The broad curves of the poles are easily understood; they’re the absolutes, night vs. day, joy vs. sorrow, life vs. death. Here, the flow of energy is steady and easy to negotiate: “I am for this and against this.” When we move closer towards the narrow centre pressure increases just as water under pressure becomes more difficult to handle. When we reach the centre we have to remember the poles we started from in case we lose the ability to determine our starting points, to know what it is that we hold dear in order to be able to recognise it in what can be a maelstrom of conflicting and often apparently very similar points of view and action. But we also have to attend to what is here, now.

In the meeting place of the lemniscates, opposites look very similar but they’re actually diametrically opposed.

So, life is complex and humans have a tendency to want simplicity.

Being a Chaplain, like any other person who’s interested in being of genuine service, is to enter into a struggle with contradictions. The impulse to become a nurse or therapist or any kind of carer is often our own unmet need for care. That’s a world of trouble if we remain unaware of it or refuse to deal with it. We’re also very interested in other peoples business. We want to get involved and do it better. Just as the best poitician is the person who least wants the job, I’d say the same is largely true for people who’re attracted to caring for others. We have to be profoundly aware of the complexities and paradoxes in our own natures.

Hospitals exemplify these problems: they’re places where it’s quite legal and proper to cut people open, to use drugs and radiation to kill, to make people do things that they really do not want to do, like get up and walk about soon after surgery, or eliminate somewhere other than a toilet, or stay when they’re deeply afraid of staying. I don’t believe there’s a nurse or doctor who can honestly say that they’ve never abused their power, never made someone less powerful than themselves do something simply to make their own life easier. That’s life, the impulse is in-built, and it’s built into us as Chaplains too. We will make shocking mistakes as well as doing no harm, as well as occasionally doing some good.

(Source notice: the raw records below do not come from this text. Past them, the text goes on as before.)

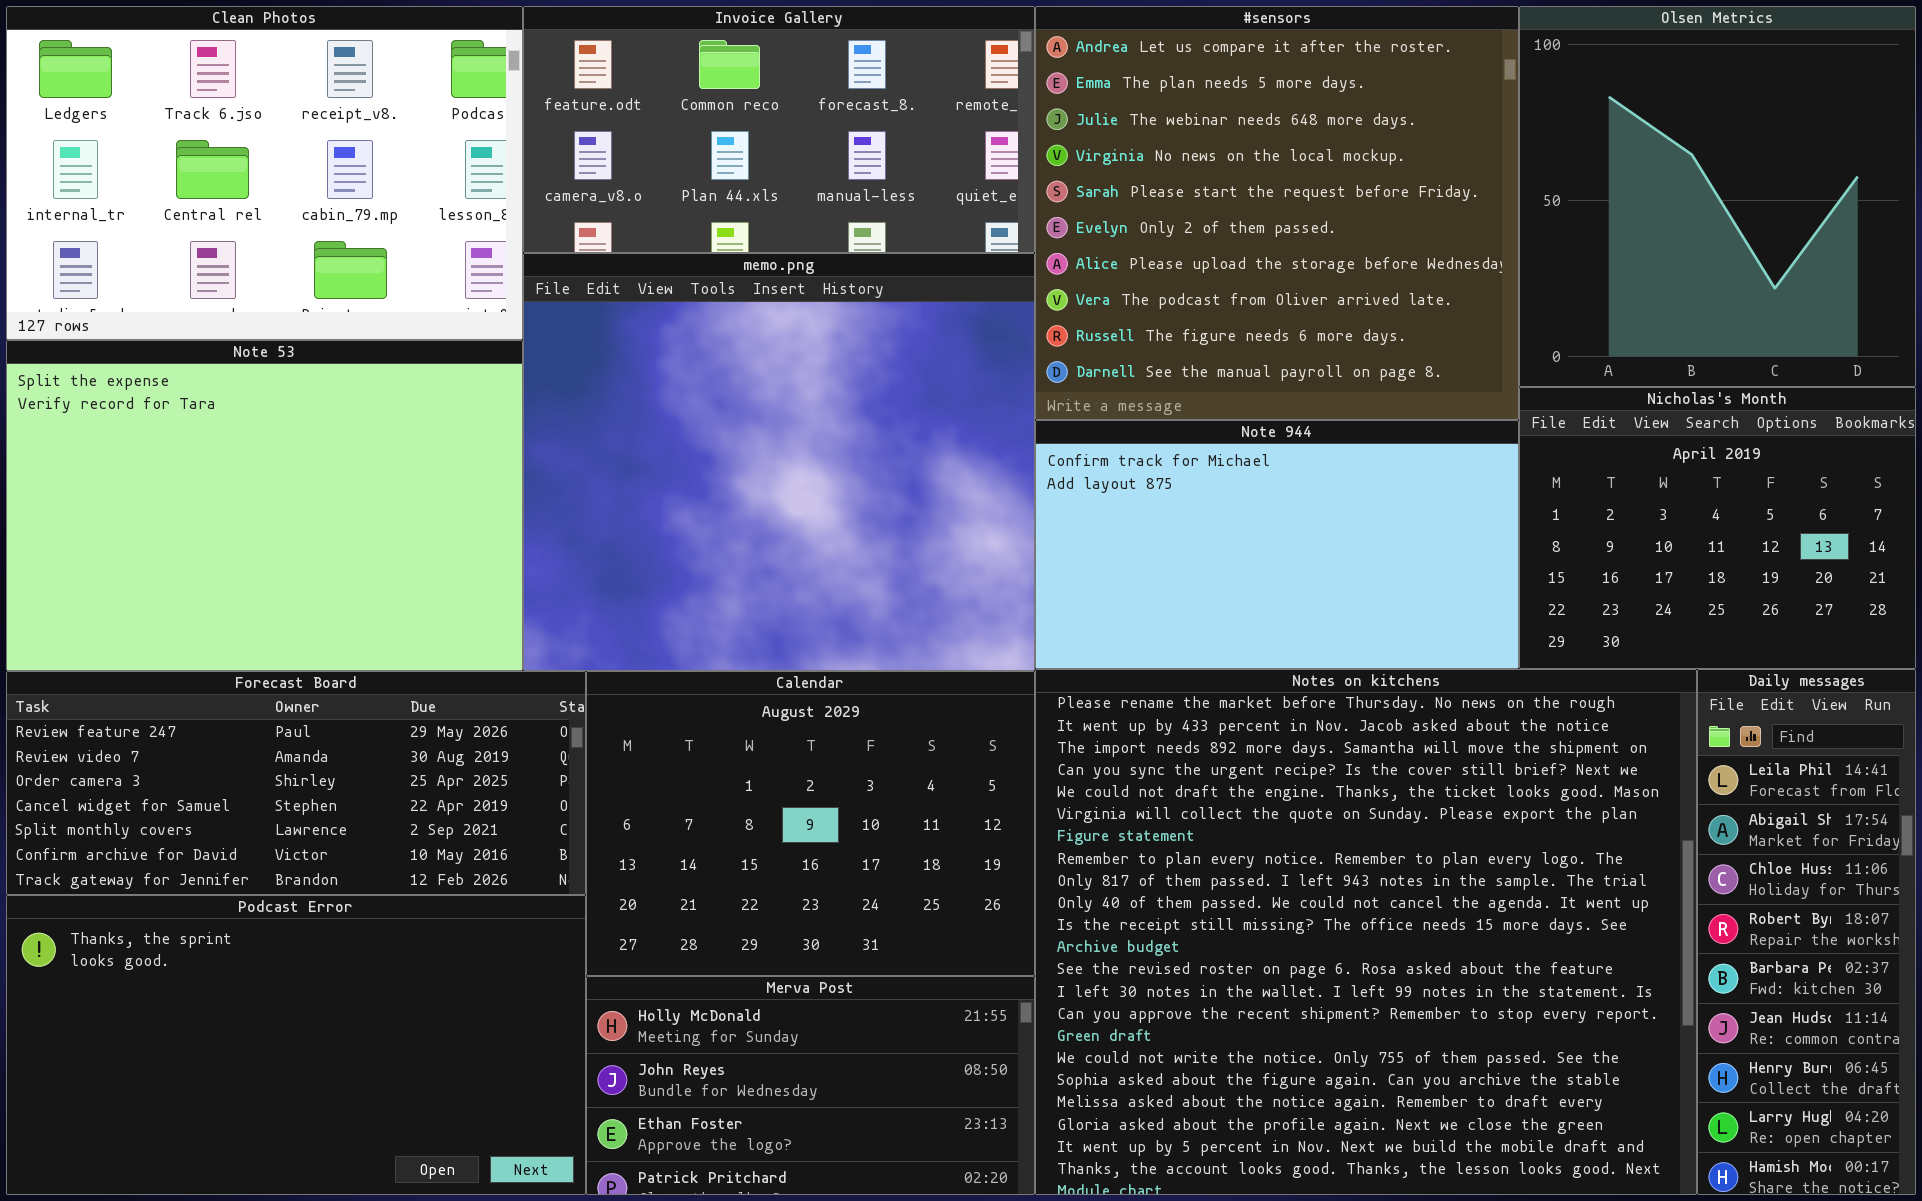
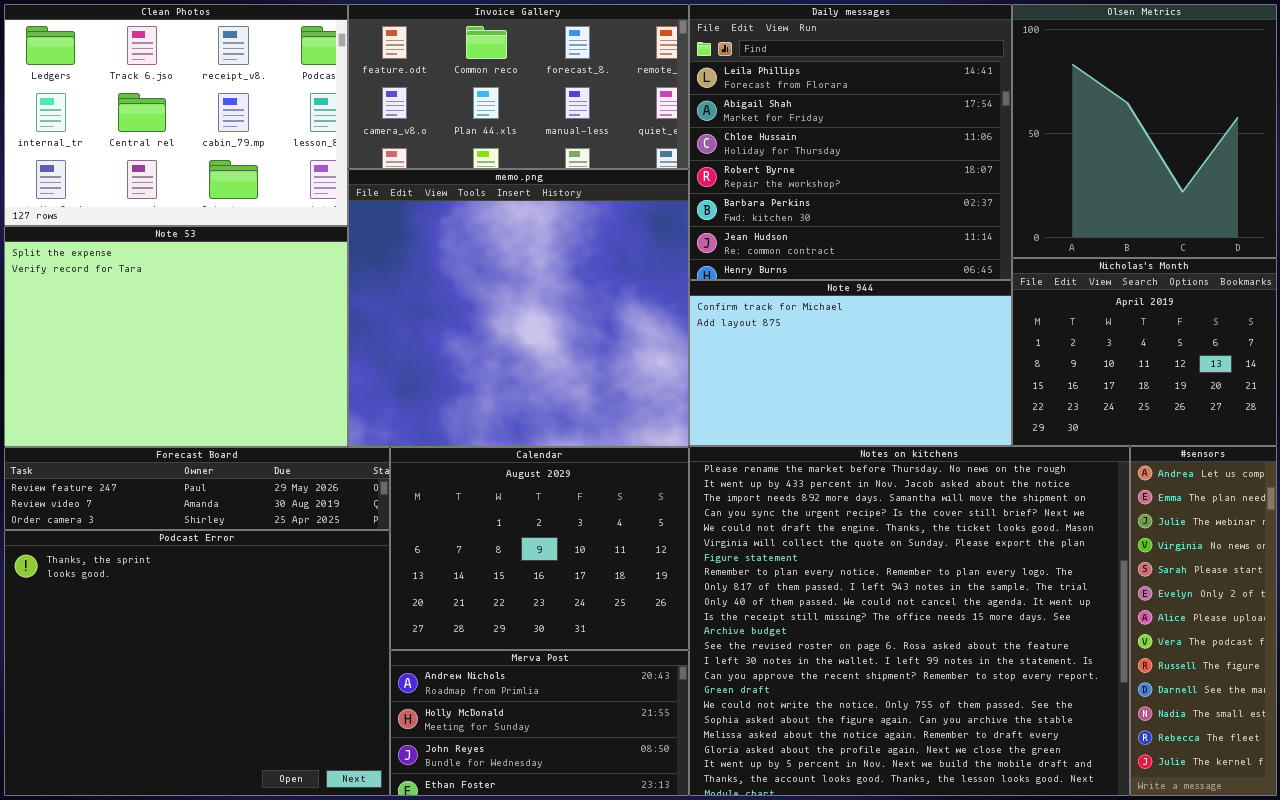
#sensors: [1035,6,1519,420] -> [1130,446,1277,796], moved, resized
Daily messages: [1697,669,1916,1195] -> [689,4,1012,280], moved, resized
Forecast Board: [6,671,586,895] -> [4,447,390,530], resized
Podcast Error: [6,895,586,1195] -> [4,530,390,796], resized
Merva Post: [586,976,1035,1195] -> [390,650,689,796], scrolled up 1 row

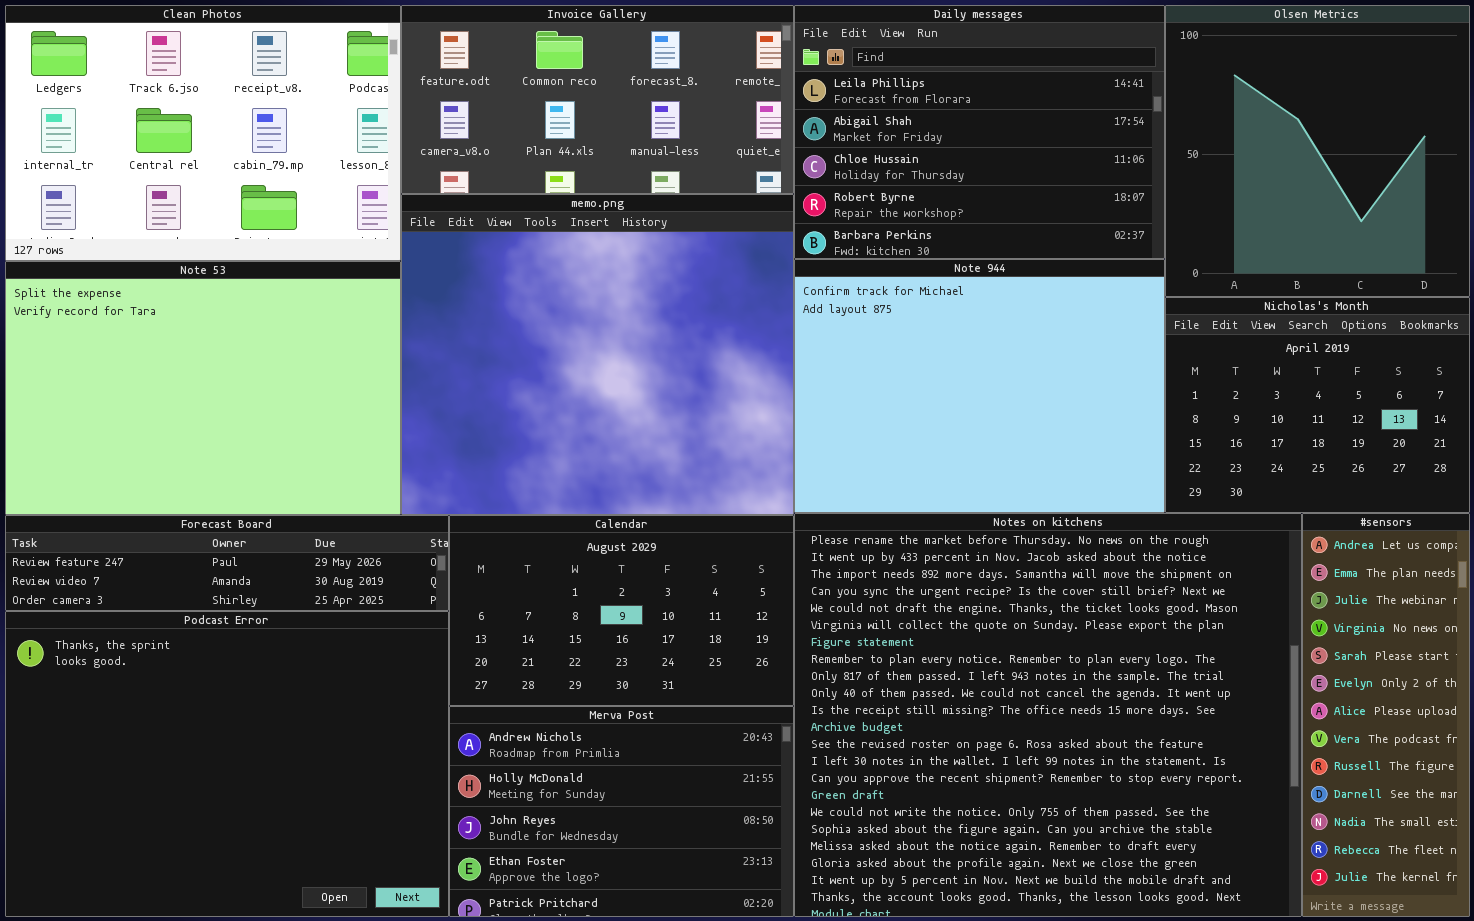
Daily messages: [689,4,1012,280] -> [794,5,1165,259], resized
Note 944: [689,280,1012,446] -> [794,259,1165,513], resized
Calendar: [390,447,689,650] -> [449,515,794,706], resized
Merva Post: [390,650,689,796] -> [449,706,794,917], resized

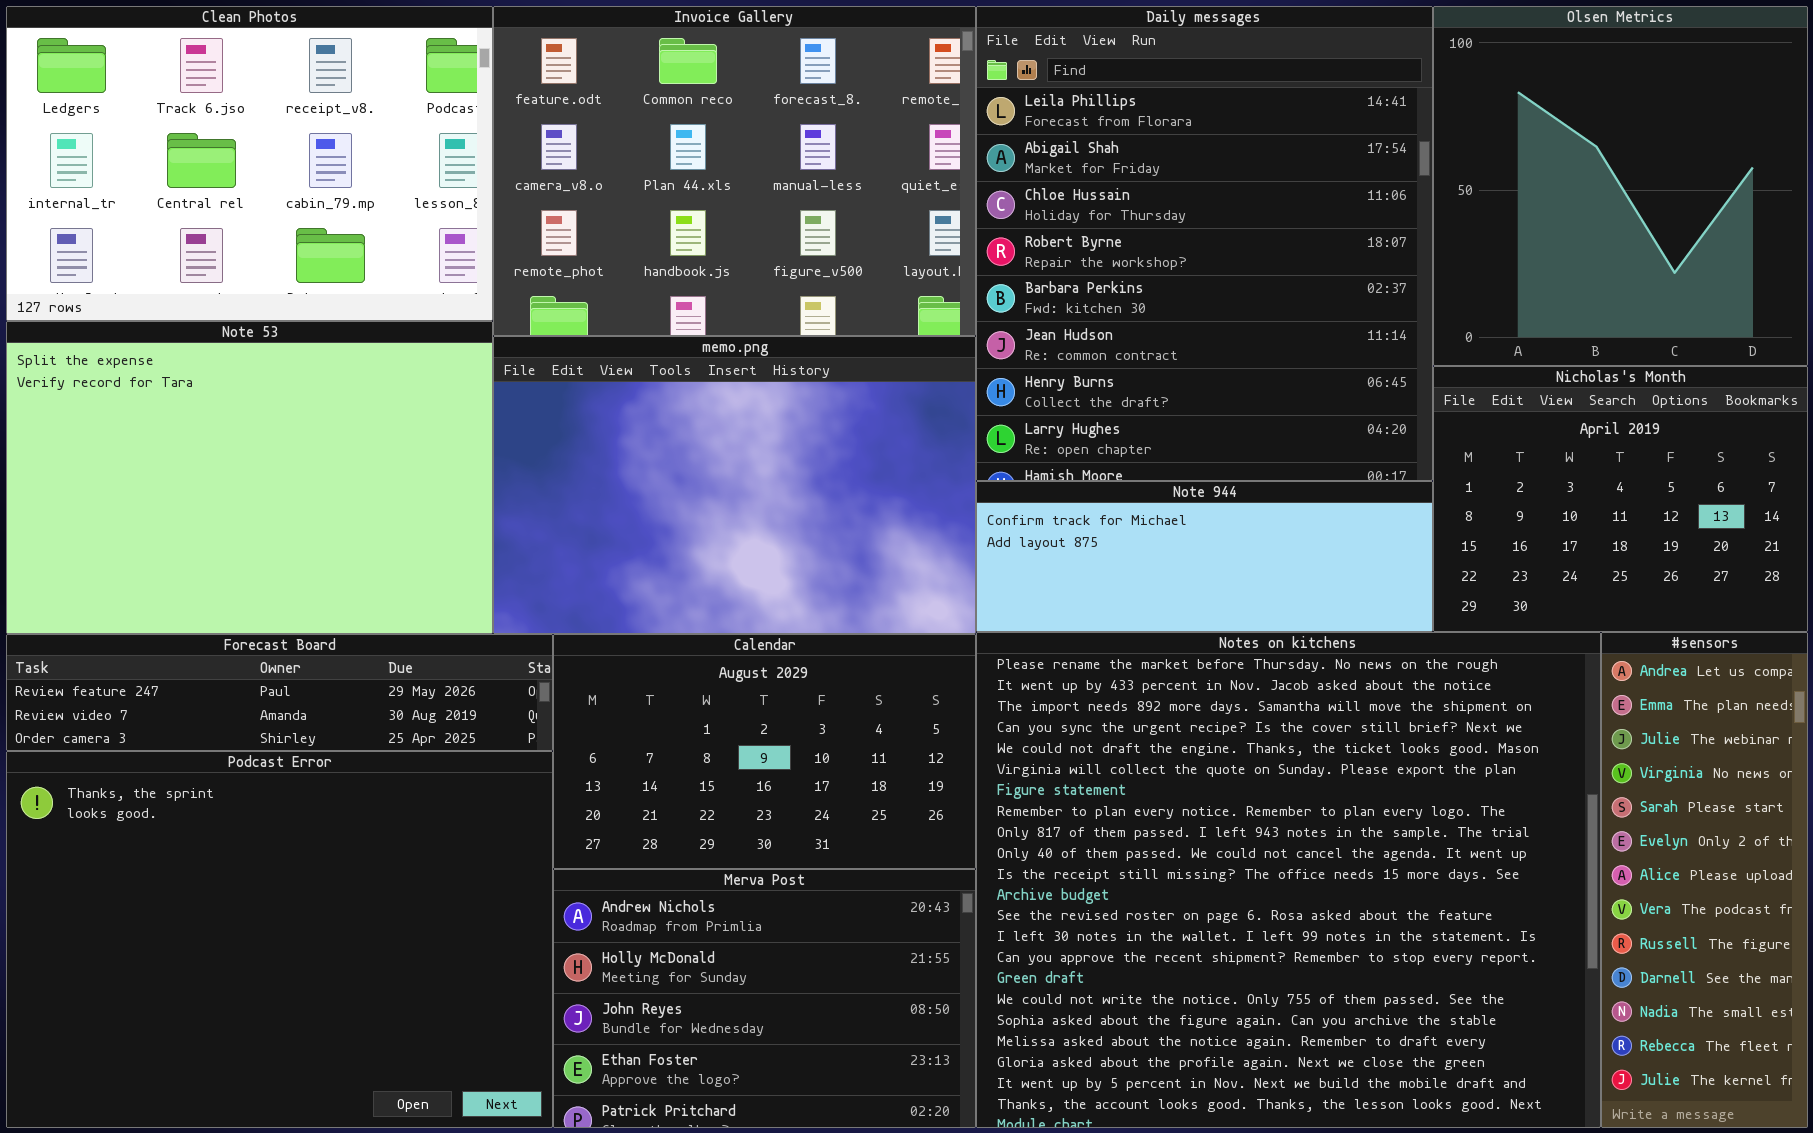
Invoice Gallery: [401,5,794,194] -> [493,6,976,336], resized
Daily messages: [794,5,1165,259] -> [976,6,1433,481], resized
memo.png: [401,194,794,515] -> [493,336,976,634], resized
Note 944: [794,259,1165,513] -> [976,481,1433,632], resized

Patients have a different kind of power. They’re vulnerable but not always weak. They can do and say all kinds of things because they’re unwell which can affect our work, anything from complaining about us to falling in love with us – another paradox when these two things occur together! There can often be a tangible fear of patients, especially with the oft-invoked Magical Word of Fear and Command: Litigation!

All hospitals make policy about never being alone with a patient. I tend to ignore it because I’ve found that patients are rather more like people than they are a ticking bomb and prefer to be treated that way. Me too, I’m not comfortable with the idea that I have paedophile or rapist tendencies. I find that intimacy is the bedrock of healing and being authentic with one individual almost impossible with an audience.

You will make your own choices about how you are with individual patients and these choices will change with time, as will mine. Chaplains enter liminal space, we set foot on the lemniscate knowing that it will sweep our feet from under us, that we will be squeezed and buffeted as we reach the centre where things that can seem identical are in fact diametrically opposed. Life is complex and meaning is what we make it. It’s good to know that at times, there is no meaning to be made. We need do nothing other than Be With this person in the best way we can, unmystical, inexpert, and always, always remembering that at the end of our meeting we can leave but they will stay.